If it can be about me for a moment, I’d like to recap a win one of these nights.
Now that we have that out of the way, let’s talk about Noah Syndergaard . Late last year I started telling anyone who’d listen that I thought he could wind up as the best of the Mets’ fabulous five, which was no small thing to say. I just didn’t think it would be this soon.
It starts with that tremendous arsenal, of course: that armor-piercing fastball with movement, the ungodly slider, the rapidly improving change. In Syndergaard’s first start  against Kansas City, I took to Twitter in awe after Noah unleashed what was identified as a 95 MPH slider on poor Kendrys Morales  — a pitch that was science fiction when I was a kid. That slider began a confrontation both pivotal and mercilessly quick: Syndergaard threw two more of them to Morales, prompting Ned Yost  to say admiringly that no man alive could have hit those pitches, with none other than George Brett  backing him up.
Syndergaard was just as good tonight — 12 Ks and 26 swinging strikes, 15 of them on that evil slider. A night after Steven Matz  couldn’t put the Marlins’ hitters away, Syndergaard sometimes seemed to be toying with them.

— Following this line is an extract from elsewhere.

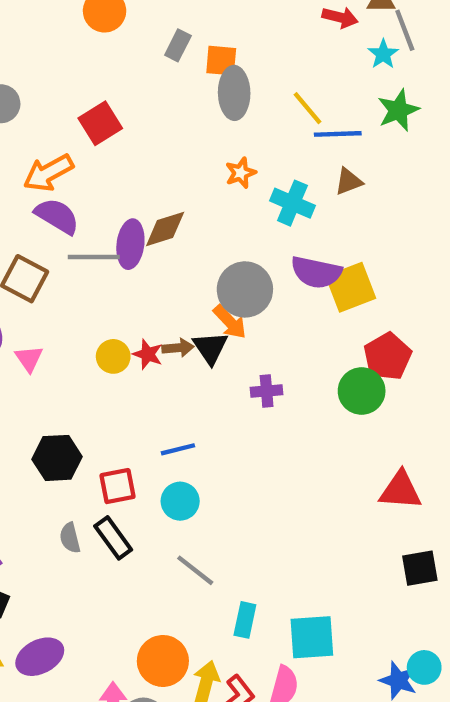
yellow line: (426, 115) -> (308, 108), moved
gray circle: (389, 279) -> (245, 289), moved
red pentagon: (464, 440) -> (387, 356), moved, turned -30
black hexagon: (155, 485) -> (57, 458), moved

But it’s about more than stuff. Last summer, Syndergaard hit a bump in his development — he’d rampage through a lineup until the third or fourth inning, then fall into predictable patterns, get ambushed and struggle to regain his footing. There was no particular shame in that — it’s a wake-up call that arrives for nearly every young fireballer. You’ve come this far by throwing, but now you need to start pitching. Some of those young fireballers never figure it out — Victor Zambrano  and Mike Pelfrey  immediately come to mind. Others do, but it takes a while for them to reprogram their brains. Particularly for pitchers, baseball is all about routine and repetition — arm angles and grips and stride lengths and release points and a dozen other things that all have to be executed flawlessly over and over again. It’s hard to accept that something which has worked for a decade or more no longer does; it’s a lot harder to find something new that will.
Syndergaard — with help from Dan Warthen  — figured it out in a few weeks. Come October, he was dominant on the biggest stage the sport has to offer. His acumen and toughness can be overlooked. Syndergaard doesn’t have Matt Harvey ‘s gunfighter glower or Jacob deGrom ‘s poker face, and for all his size, there’s something a bit soft and even doe-eyed about him out there. He can look a little tentative, but that’s an object lesson in that stuff being mostly eyewash, just another exhibition from baseball’s well-stocked phrenology cabinet. Syndergaard’s smart — I did a double take last year when he likened his mechanics to those of a trebuchet  — and he isn’t tentative in the least. He’s armed not just with absurd pitches but also with a sense of how to go about his business, an eagerness to learn to be even better, and a willingness to get mean if it’ll help.
He’s a pitcher, so you never know what the future will hold. But if I were him — and my oh my wouldn’t that be fun — I’d keep a shelf clear in the den for the hardware that’s likely to come his way.
For all his talent, though, Syndergaard can’t do everything. He didn’t win tonight, partially because the Marlins clustered some hits but mostly because the Mets’ batters couldn’t collect enough hits to cluster.
They looked like they were going to, with Jose Fernandez  uncharacteristically out of sorts in the early innings, slump-shouldered and dragging around the mound. But Fernandez escaped and figured things out, and by the middle innings he was flashing his trademark grin as Met after Met trudged back to the dugout. (The admiring smile he gave Syndergaard after seeing one of those sliders was particularly fun, a tip of the cap during combat from one ace to another.)
Syndergaard left with the game tied, and Dee Gordon  came along and outlasted Jim Henderson  in a 16-pitch duel that was Dunstonesque, to recall a happier AB. The moment Gordon reached first I knew we were doomed: Henderson was low on bullets and the fight had barely started; he couldn’t command his fastball; the Marlins had been authoring cerebral at-bats even when overmatched by Syndergaard (damn you, new hitting coach Barry Bonds ); the Mets clearly were never going to score again; and, well, it was the goddamn Marlins. We’re blessed to have Thor, but year after year the Marlins are two dozen maddening Lokis.
It was no fun being right . In situations like that it never is.
But at least we got some fun out of it. Besides a pretty darn good game, there was the sight of Lucas Duda  throwing a strike to Travis d’Arnaud  to nail Derek Dietrich  at the plate, a better-late-than-never combination that was greeted warmly rather than derisively by the fans. It was also a freebie: Ichiro Suzuki  had been out at first, and Dietrich’s run would have come off the board after a challenge anyway. This way Ichiro got a free hit on the way to 3,000 and Duda got a bit of redemption.
Oh, and we got to marvel at Syndergaard. Whatever may come this year, that’ll be grounds for celebration every fifth day.